19. und 20. Mai 2008, Best Western Premier Hotel Regent International Köln
Köln/Düsseldorf, April 2008. Die Kürzungen der Netznutzungsentgelte durch die Bundesnetzagentur um rund 30 Prozent schmälern nach Schätzungen von Analysten die Renditen der Netzbetreiber auf einen einstelligen Prozentwert. Die anstehende Anreizregulierung sowie die Diskussion um das Ownership-Unbundling belasten die Gewinnaussichten der Netzbetreiber weiter. Darüber hinaus erhöht der Ausbau von erneuerbaren Energien den Bedarf an teurer Regelenergie und die anhaltend hohen Rohstoffpreise sowie die Einpreisung von CO2-Emissionen setzen die Renditen der Energieversorger und der energieintensiven Industrien weiter unter Druck.

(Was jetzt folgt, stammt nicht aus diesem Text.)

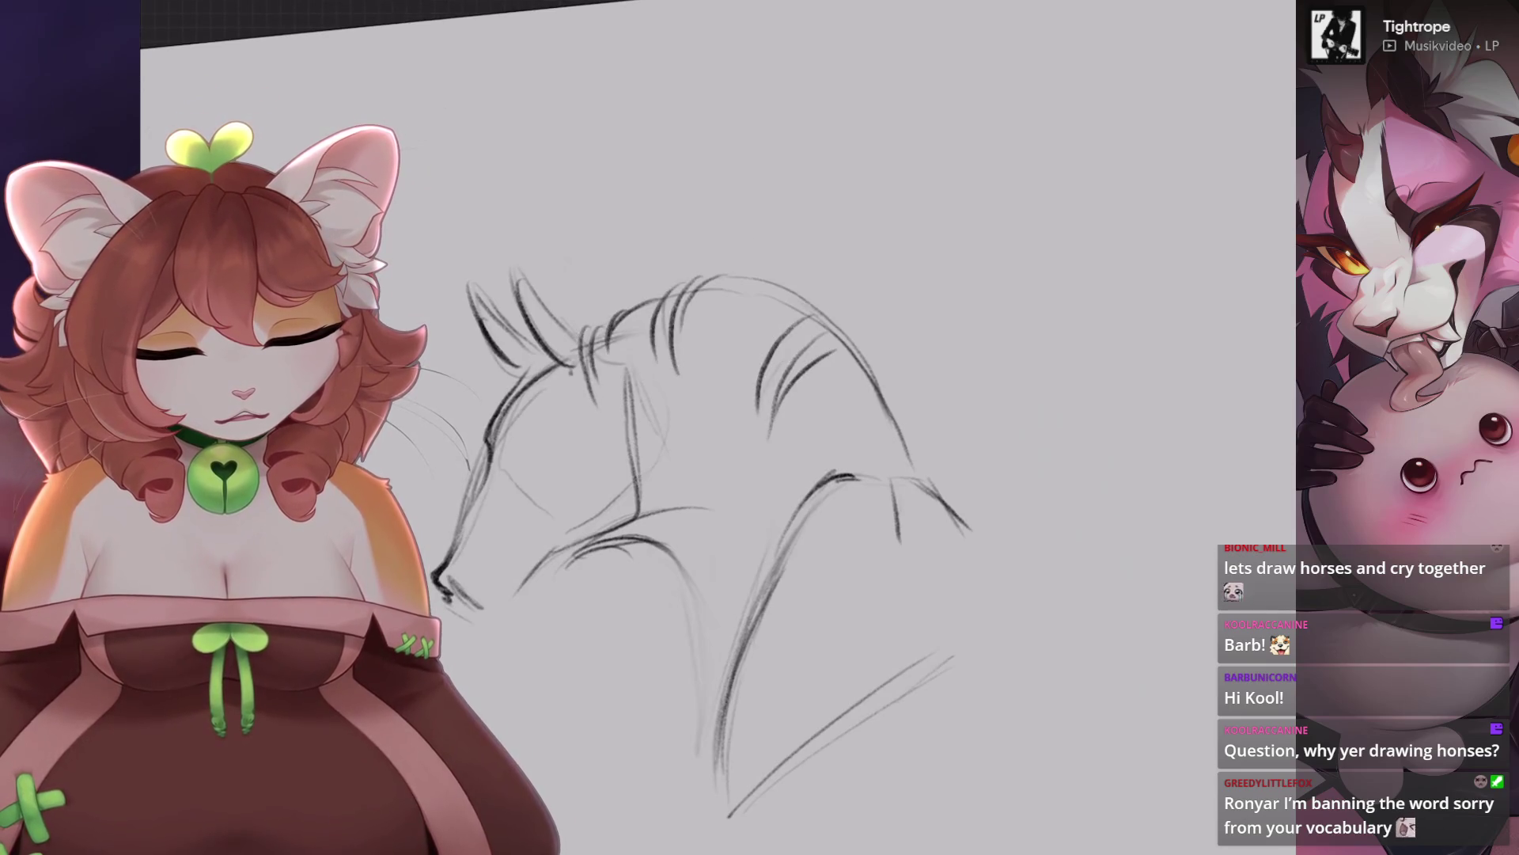
pyautogui.press('ctrl+z')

Strategien für den Umgang mit den vielfältigen Risiken bei der Energieerzeugung, im Energiehandel und -transport greift die EUROFORUM-Konferenz "Risikomanagement Strom und Gas entlang der Wertschöpfungskette" (19. und 20. Mai 2008, Köln) auf. Die Möglichkeiten durch ein optimiertes Lieferprozessmanagement auch die Risikobetrachtung von der Erzeugung bis zum Vertrieb zu verbessern, beschreibt Rainer Weishaar (Trianel European Energy Trading GmbH). Über die Preisrisiken, die sich aus dem CO2-Zertifikatehandel auf der Erzeugerseite und für den Handel mit Zertifikaten ergeben, sprechen Holger Radtke (Vattenfall Europe Sales GmbH) und Marianne Diem (Stadtwerke Leipzig GmbH). Die besonderen Preisrisiken, die sich aus dem Unbundling für den Energietransport ergeben, zeigt Dr. Arnd Kornatz (Stadtwerke Düsseldorf Netz GmbH) auf. Dr. Christof Bauer (Evonik Degussa GmbH) stellt aus Sicht der energieintensiven Industrie die Bedeutung des Risikomanagements bei der Energiebeschaffung vor.